Commission Decision of 17 October 2013 (1). A recent complaint brought by Ryanair to the European Commission tackled some of the most difficult issues arising in the competition law domain, such as excessive pricing and discrimination. The complaint was made under Article 102 of the Treaty on the Functioning of the European Union which prohibits firms holding a dominant position on a determined market to abuse that position. While ultimately unsuccessful, it may be a sign of things to come.
Article 102 TFEU: Discrimination
Ryanair asked the European Commission to establish, amongst other things, that the increase of airport charges by Dublin Airport Authority (DAA), including the non-differentiation between terminals, constituted an infringement of Article 102 TFEU.

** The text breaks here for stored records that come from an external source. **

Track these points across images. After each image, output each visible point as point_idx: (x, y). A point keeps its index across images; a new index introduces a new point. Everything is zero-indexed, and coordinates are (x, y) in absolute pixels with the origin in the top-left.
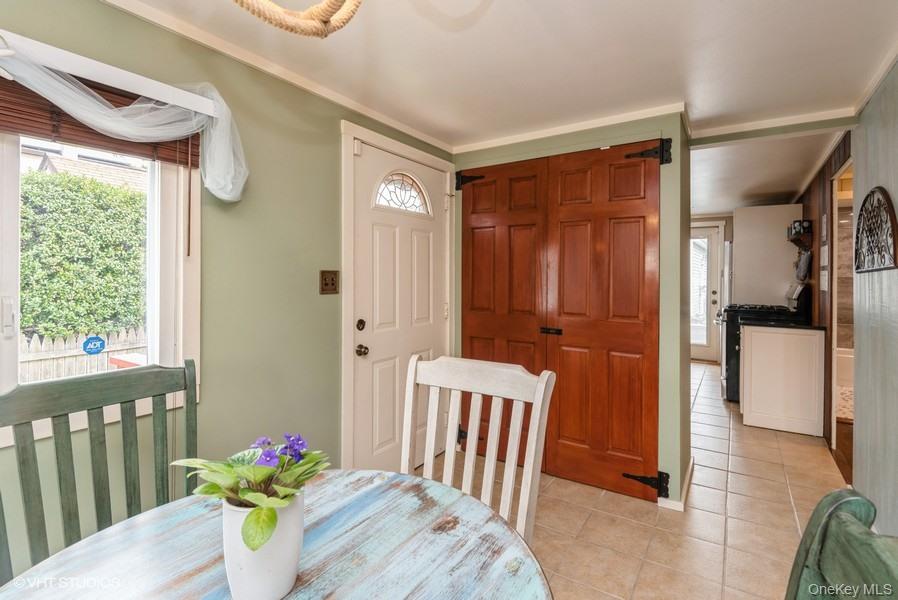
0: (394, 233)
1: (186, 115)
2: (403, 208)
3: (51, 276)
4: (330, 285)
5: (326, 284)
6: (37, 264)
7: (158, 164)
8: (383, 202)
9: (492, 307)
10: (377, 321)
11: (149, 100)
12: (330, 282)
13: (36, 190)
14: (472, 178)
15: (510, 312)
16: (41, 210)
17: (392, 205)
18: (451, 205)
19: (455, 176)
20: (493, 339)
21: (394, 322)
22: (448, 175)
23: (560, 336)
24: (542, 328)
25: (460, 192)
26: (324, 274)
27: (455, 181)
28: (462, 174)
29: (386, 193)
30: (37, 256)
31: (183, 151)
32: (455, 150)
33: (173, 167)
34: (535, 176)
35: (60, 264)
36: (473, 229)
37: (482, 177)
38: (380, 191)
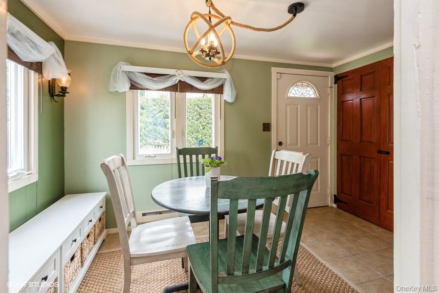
0: (297, 108)
1: (219, 80)
2: (302, 96)
3: (204, 129)
4: (267, 129)
5: (265, 128)
6: (200, 125)
7: (214, 94)
8: (292, 95)
9: (352, 140)
10: (288, 143)
11: (210, 78)
12: (267, 127)
13: (200, 103)
14: (342, 77)
15: (361, 142)
16: (201, 109)
17: (296, 96)
18: (331, 92)
19: (334, 78)
20: (352, 156)
21: (297, 144)
22: (330, 78)
23: (388, 155)
24: (378, 151)
25: (337, 85)
26: (264, 124)
27: (334, 80)
28: (338, 76)
29: (293, 92)
30: (200, 122)
31: (219, 90)
32: (334, 65)
33: (217, 95)
34: (374, 72)
35: (205, 125)
36: (343, 102)
37: (347, 76)
38: (290, 91)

Ryanair pointed out that the application of similar conditions to unequal transactions can constitute discrimination under European Union competition law (2). Ryanair alleged that this thinking applied in their case since DAA levied the same set of charges on the users of terminal one (T1) and terminal two (T2) despite the considerable differences between those two terminals.
Ryanair's complaint was that it was effectively being obliged to pay for the oversized and over-specified T2, even though Ryanair does not use its services and facilities. Ryanair claimed that it was effectively subsidising the provision of airport services and facilities of T2 to Aer Lingus (the largest user of T2) and other long-haul network airlines operating at that terminal.
In examining the claims raised by Ryanair, the Commission first noted that the users of T2 do not appear to receive any extra product/service which is not available to the users of T1. On the contrary, both terminals are in compliance with the IATA level of service C. The DAA had previously confirmed that the available services offered at the two terminals were the same, although the actual services provided to airlines at T1 differed according to their different business models (3).
Regarding the alleged discrimination behind the levying of the same airport charge regardless of which terminal is used, the Commission noted that this was not the whole story and contrasted the airport charge with passenger charges which contribute to covering the operating and capital cost of providing the basic range of facilities at the airport, including airport security, passenger screening and provision of infrastructure for hold baggage screening.
The Commission pointed out that Dublin airport had several other elements separate from the general passenger charge which changed depending on the particular airline’s usage, including:
- runway movement charges are calculated on the basis of the take-off weight which effectively means that a wide-body aircraft pays more;
- a transfer charge applies to connecting passengers as they use a narrower range of airport facilities (only those on the airside), compared to departing/arriving passengers.
Thus, the Commission noted that airlines may, to a large extent, choose which particular service or facility they require and are willing to pay for in line with the business model they apply. It concluded on that basis that there were no indications that the DAA pursued a discriminatory practice with its airport charges policy.
Article 102: Manifest Failure / Refusal to Satisfy Demand
Ryanair based another part of its complaint on how the demand of low fares airlines and their passengers has distinctive characteristics which were not being recognised by DAA’s conduct. In particular, Ryanair alleged that by introducing higher specification terminal facilities, with all the associated costs, DAA was failing to satisfy the demand of low fares airlines.
Ryanair indicated that the DAA should instead have focussed on offering airport services that corresponded to Ryanair's needs, namely the services of T1 at moderate prices. Although Ryanair did receive airport services from the DAA on an ongoing basis, it argued the DAA was abusing its dominant position by making Ryanair pay for higher quality services that did not correspond to its specific needs as a low cost airline.
Ryanair’s interpretation of the relevant case law in Höfner et Elser (4), Pavlov (5) and Ambulanz Glöckner (6) argued that the absolute unavailability of a service was not a pre-condition for the finding of abusive failure to respond to demand under case law. The Commission, however, noted that the requirement for a ?manifest' incapability to meet demand was emphasised in each of the cases cited by Ryanair.
In this light, the Commission held that the mere fact that a service is not provided at a price that is considered appropriate by a customer, does not result in an abusive and manifest incapability to satisfy demand.
The Commission came to the conclusion that there were insufficient grounds for conducting a further investigation into the alleged infringements and consequently rejected Ryanair’s complaint against DAA and Aer Lingus.
As Ryanair’s new approach to network planning embraces operating from bigger airports and shifting capacity to higher frequency services at those bigger airports (7), this complaint may simply have been taken as a test case to understand the Commission’s approach to administrators at international airports where traditional network carriers have their hubs (8).
This would explain why the complaint was brought directly to the European Commission despite, as the Commission itself noted, the practices complained of being essentially confined to Dublin airport and therefore the territory of Ireland. While its complaint was comprehensively rejected by the Commission, Ryanair and industry experts will have gained valuable insight from the Commission’s approach outlined above.